Restless leg syndrome is a neurological disorder that features with throbbing, pulling, creeping and several more uncomfortable sensations in the legs. The person feels uncontrollable and has an overwhelming need to move his/her legs. The problems predominantly occur during night and may significantly affect sleep. The symptoms also increase when the person is resting. The person fights discomfort by moving his/her legs. The sensations may vary in intensity and while some people complain about mild discomfort that can be tolerated others have to deal with quite irritating or even painful sensations.

Since the disorder makes it difficult for an affected person to fall and stay asleep people suffering from restless leg syndrome usually feel exhausted and suffer from daytime fatigue. Many of them admit that a whole range of their activities connected with their job, personal relations as well as simple every day activities are affected by sleep deprivation resulting from the restless leg syndrome. Such people are unable to concentrate, have impaired memory and they cannot accomplish all the tasks they need to. It is no wonder that many patients suffering from this syndrome eventually become depressive.

Restless Leg Syndrome in Children

Restless leg syndrome in children is commonly associated with attention-deficit hyperactivity disorder. The condition may also occur together with periodic limb movement disorder.
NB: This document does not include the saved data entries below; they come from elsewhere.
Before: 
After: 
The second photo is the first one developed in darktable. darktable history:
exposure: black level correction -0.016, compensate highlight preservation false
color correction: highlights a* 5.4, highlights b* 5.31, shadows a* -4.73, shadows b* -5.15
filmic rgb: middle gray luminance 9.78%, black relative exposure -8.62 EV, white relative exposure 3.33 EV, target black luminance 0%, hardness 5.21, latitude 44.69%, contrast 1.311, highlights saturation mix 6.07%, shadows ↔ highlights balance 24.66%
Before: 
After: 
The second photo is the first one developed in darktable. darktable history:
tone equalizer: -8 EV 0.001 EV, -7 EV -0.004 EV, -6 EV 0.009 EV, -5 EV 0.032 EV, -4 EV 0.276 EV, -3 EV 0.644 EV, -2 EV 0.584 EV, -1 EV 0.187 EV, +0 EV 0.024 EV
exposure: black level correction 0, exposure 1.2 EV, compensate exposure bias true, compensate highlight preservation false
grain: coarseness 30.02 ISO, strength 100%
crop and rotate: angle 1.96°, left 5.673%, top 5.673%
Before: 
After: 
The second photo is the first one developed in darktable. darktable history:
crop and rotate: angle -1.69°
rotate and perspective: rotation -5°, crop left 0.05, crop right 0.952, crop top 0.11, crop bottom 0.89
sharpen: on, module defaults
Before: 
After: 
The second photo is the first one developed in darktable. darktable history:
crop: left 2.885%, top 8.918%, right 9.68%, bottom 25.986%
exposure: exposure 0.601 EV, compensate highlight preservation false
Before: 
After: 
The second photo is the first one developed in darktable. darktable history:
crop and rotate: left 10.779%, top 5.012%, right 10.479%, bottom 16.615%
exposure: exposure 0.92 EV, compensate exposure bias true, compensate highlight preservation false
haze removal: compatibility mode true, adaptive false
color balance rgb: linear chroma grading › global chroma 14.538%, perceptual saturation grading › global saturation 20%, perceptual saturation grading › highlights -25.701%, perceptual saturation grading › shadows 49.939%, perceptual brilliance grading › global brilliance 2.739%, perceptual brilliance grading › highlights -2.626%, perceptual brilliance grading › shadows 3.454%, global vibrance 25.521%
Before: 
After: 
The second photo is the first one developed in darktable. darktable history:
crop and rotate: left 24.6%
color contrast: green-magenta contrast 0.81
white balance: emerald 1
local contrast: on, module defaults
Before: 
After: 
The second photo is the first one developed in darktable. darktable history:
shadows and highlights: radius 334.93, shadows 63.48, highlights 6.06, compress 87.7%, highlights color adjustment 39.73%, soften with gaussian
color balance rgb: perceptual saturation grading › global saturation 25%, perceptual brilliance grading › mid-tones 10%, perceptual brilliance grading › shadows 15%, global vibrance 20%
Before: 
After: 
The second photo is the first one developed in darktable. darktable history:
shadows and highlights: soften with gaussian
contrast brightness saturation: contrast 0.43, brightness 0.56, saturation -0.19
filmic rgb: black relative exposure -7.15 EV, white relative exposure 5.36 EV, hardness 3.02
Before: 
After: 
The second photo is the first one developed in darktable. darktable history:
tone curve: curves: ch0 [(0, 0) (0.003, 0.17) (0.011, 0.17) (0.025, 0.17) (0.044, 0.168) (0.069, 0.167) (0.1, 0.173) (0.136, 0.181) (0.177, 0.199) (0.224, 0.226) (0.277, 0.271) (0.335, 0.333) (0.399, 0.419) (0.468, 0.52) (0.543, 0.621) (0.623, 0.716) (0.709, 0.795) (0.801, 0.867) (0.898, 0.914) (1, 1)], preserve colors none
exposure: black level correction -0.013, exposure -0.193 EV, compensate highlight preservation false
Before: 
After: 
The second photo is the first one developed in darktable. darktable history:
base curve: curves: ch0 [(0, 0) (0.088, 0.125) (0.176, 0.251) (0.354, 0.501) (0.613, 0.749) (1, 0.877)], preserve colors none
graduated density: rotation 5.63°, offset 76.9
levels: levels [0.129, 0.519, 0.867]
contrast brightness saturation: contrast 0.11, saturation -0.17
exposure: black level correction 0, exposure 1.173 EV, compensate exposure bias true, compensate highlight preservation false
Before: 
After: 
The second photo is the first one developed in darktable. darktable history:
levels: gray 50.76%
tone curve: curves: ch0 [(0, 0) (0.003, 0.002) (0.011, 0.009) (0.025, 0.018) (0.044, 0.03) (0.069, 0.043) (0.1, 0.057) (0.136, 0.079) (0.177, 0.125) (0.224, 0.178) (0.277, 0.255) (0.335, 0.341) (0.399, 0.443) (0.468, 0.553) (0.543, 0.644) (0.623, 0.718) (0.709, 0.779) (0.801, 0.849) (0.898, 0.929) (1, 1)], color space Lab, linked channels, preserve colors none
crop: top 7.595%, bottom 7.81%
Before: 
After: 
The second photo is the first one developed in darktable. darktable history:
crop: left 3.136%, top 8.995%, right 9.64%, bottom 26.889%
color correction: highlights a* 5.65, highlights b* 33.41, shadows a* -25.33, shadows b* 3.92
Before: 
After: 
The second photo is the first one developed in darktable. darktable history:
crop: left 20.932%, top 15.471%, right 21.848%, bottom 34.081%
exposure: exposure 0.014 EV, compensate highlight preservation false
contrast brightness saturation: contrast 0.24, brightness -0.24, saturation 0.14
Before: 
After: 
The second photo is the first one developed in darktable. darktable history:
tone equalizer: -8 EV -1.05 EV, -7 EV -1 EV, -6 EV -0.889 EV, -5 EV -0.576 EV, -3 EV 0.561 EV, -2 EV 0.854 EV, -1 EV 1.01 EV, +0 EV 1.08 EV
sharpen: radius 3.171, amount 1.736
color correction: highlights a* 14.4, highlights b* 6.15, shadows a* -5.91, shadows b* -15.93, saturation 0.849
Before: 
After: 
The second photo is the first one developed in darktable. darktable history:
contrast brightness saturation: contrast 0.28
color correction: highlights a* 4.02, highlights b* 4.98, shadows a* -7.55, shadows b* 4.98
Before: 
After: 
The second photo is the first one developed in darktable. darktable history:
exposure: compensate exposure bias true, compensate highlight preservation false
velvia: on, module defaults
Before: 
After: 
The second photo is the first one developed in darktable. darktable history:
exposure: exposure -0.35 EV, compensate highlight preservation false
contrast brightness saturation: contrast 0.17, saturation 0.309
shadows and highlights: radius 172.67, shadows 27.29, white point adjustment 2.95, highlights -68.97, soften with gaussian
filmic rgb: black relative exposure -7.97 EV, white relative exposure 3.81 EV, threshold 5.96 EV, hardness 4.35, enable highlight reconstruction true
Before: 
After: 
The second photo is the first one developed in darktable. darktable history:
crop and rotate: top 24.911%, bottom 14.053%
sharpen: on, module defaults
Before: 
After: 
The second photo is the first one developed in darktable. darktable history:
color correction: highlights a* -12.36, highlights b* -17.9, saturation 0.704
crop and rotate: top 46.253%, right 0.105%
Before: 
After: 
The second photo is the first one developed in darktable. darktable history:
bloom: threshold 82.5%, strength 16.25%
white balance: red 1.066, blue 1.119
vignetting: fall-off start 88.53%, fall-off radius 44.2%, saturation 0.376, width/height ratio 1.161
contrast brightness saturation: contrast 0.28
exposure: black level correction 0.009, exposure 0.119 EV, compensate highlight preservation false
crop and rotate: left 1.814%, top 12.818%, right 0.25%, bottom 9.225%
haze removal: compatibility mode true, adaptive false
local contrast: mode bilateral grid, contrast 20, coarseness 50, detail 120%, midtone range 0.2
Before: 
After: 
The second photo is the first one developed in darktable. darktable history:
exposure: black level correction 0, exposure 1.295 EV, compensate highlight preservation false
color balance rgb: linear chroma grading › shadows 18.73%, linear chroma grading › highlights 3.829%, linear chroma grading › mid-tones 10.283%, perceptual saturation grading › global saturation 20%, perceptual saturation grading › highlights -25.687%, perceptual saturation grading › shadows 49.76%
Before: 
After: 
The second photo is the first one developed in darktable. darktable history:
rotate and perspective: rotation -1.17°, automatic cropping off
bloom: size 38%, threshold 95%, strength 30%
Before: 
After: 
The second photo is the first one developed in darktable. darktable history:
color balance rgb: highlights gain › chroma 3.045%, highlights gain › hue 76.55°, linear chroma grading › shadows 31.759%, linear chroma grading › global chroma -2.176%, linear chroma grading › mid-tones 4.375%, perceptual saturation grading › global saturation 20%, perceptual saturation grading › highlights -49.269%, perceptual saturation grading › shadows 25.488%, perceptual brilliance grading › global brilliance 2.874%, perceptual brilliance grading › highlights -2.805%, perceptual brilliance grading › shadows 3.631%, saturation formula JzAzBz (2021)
Such children have specific behavioral changes. They are usually offensive, absent-minded, cannot be controlled easily and suffer from sleeping problems. Additional symptoms include different pains and aches, problems with breathing and depression. Due to the mentioned symptoms and signs some may think that a child is actually suffering from certain psychiatric disorders. This is a reason why condition can be misdiagnosed.

Typical characteristic of restless leg syndrome in children is a problem with falling asleep that lingers for a longer period of time. The condition is more likely to occur if there are additional cases of restless leg syndrome in the family. Such children are usually nervous and anxious. In majority of cases restless leg syndrome in children develops as a consequence of iron deficiency. The disorder affects more children with genetic predisposition.

Treatment for restless leg syndrome in children includes lifestyle changes, regular exercise program, regular sleeping patterns and in some cases medications. One may benefit from leg massage as well. There are different medications that may be prescribed. Some of them are antidepressants, selective serotonin reuptake inhibitors, sedating antihistamines and dopamine receptor antagonists. Some doctors also prescribe dopamine agonists, benzodiazepines and alpha-adrenergic. In the case the disorder is associated with iron deficiency the child is treated with supplements and dietary changes. And finally, it is essential to establish a routine when it comes to sleep. The child must stick to the sleeping plan.